Jan. 14, 2014
In McCutcheon, U.S. Supreme Court May Inadvertently Subvert Limits on Contributions to Parties
Public Citizen Report: Lifting Any Aggregate Restrictions Would Allow Individuals to Funnel Millions to Both Candidates and Parties Via Fundraising Committees
WASHINGTON, D.C. — Even if the U.S. Supreme Court maintains limits on contributions to parties and political action committees (PACs) when it rules in McCutcheon v. Federal Election Commission, a decision to strike down caps on aggregate contributions to candidates could effectively allow a single donor to give party committees more than $1.8 million, or more than 24 times the legal limit, Public Citizen concludes in the second of a two-part series on the potential implications of the case.
Eliminating aggregate contribution limits to candidates could cumulatively enable candidates to transfer a total of more than $74 million from large individual donors to the national party committees, according to the report, “Beware of a Naive Perspective: A Prebuttal to Possible U.S. Supreme Court Rulings in McCutcheon v. Federal Election Commission.”
The report demonstrates that a ruling that strikes down limits on total contributions to candidates but leaves aggregate limits on contributions to parties untouched still could erode the meaning of these limits because of the law’s vast permissions for candidates and committees to transfer money to one another.
“If the court were to strike down limits only on aggregate contributions to candidates, the decision would also diminish the effect of caps on contributions to parties,” said Adam Crowther, researcher with Public Citizen’s Congress Watch division and co-author of the report. “What we are going to end up seeing are candidates in non-competitive races transferring large sums to party committees. Those transfers would provide a means to evade limits on contributions to parties even if the justices sought to preserve the party limits.”
Under a scenario in which only limits on total contributions to candidates were struck down, party leaders and elected officials who administer joint fundraising committees could solicit checks of more than $2.5 million from major donors. The vast majority of these contributions would be distributed to candidates in increments of $5,200 per recipient (a limit that is indexed for inflation). However, because candidates can transfer unlimited amounts of money from their campaign accounts to national party committees, party leaders would likely pressure candidates in uncompetitive races to redirect that money to national party committees.
Using an estimate based on the proportion of candidates in uncompetitive races in recent elections, Public Citizen concludes that it would be realistic to expect that eliminating the aggregate limit on contributions to candidates would result in candidates transferring a total of more than $74 million from big donors to national party committees. For each donor who writes a $2.5 million check, the amount redirected back to party committees might equal $1.8 million, more than 24 times the legal limit of any donor’s maximum allowed contribution to a party.

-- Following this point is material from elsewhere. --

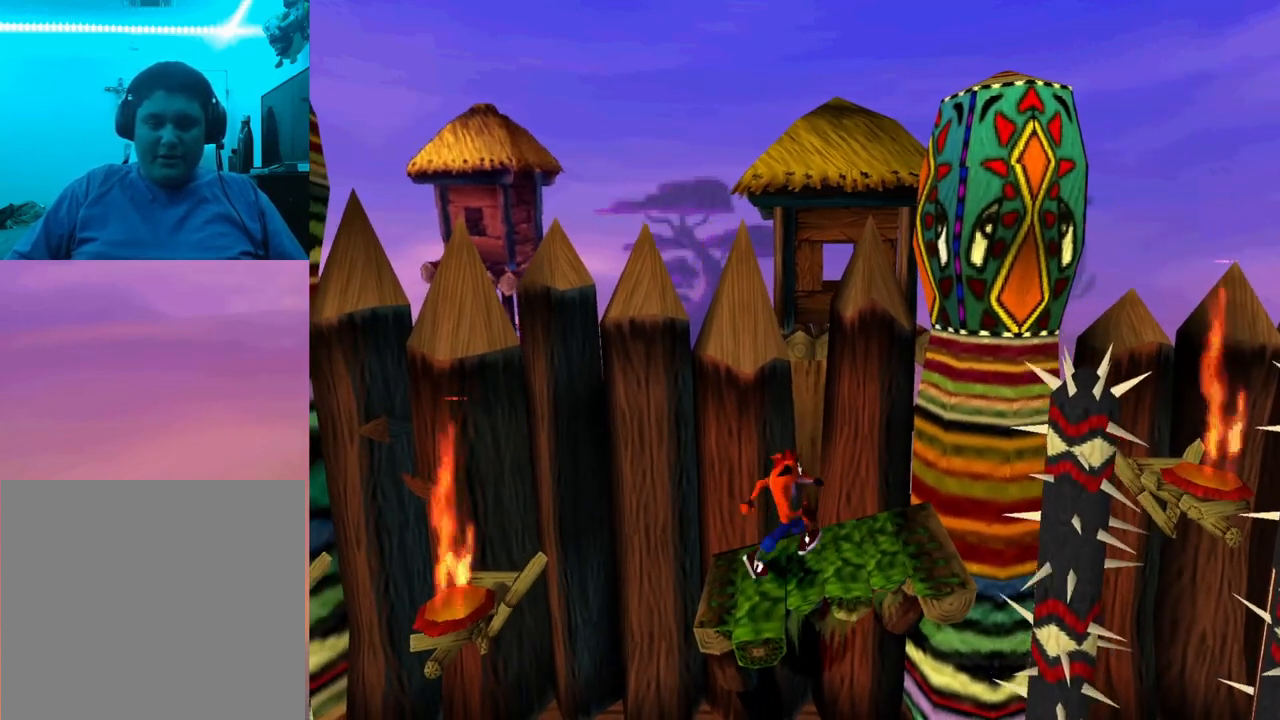
{"buttons": ["DPAD_LEFT"], "events": [[133, "DPAD_LEFT", "down"], [367, "CROSS", "down"], [500, "CROSS", "up"]]}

“Recent news reports reveal the extraordinary sum already sloshing among campaign committees. The Supreme Court should understand that if it lifts limits on donations to candidates, it is de facto subverting limits on contributions to parties,” said Public Citizen President Robert Weissman. “It’s a virtual certainty that a huge chunk of increased donations to candidates will slosh back to the parties.”

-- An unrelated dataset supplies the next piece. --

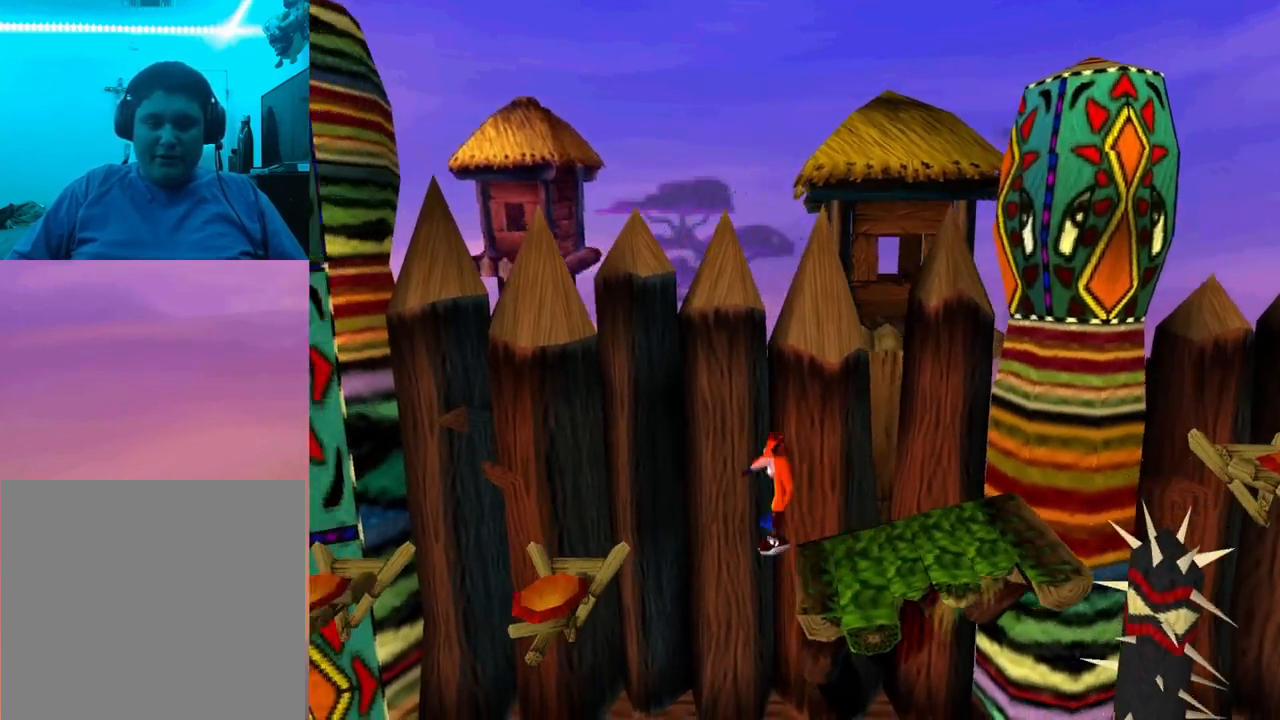
{"buttons": ["CROSS"], "events": [[400, "CROSS", "down"], [400, "DPAD_LEFT", "up"], [400, "DPAD_RIGHT", "down"], [433, "DPAD_RIGHT", "up"]]}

Part 1 of the Public Citizen series of reports on McCutcheon analyzed the possible outcomes that could arise if the court were to strike down some or all of the aggregate contribution limits a donor may make to candidates, political parties and PACs – limits that are being challenged by GOP donor Shaun McCutcheon and the Republican National Committee.
Part 1 determined that eliminating some or all aggregate contribution limits would vastly expand the role of joint fundraising committees because they would be able to receive significantly larger contributions from a single donor than they currently may receive now. Complete elimination of these limits would allow a single donor to write a $5.9 million check to a joint fundraising committee, while partial elimination could allow donors to contribute more than $2.5 million to a joint fundraising committee.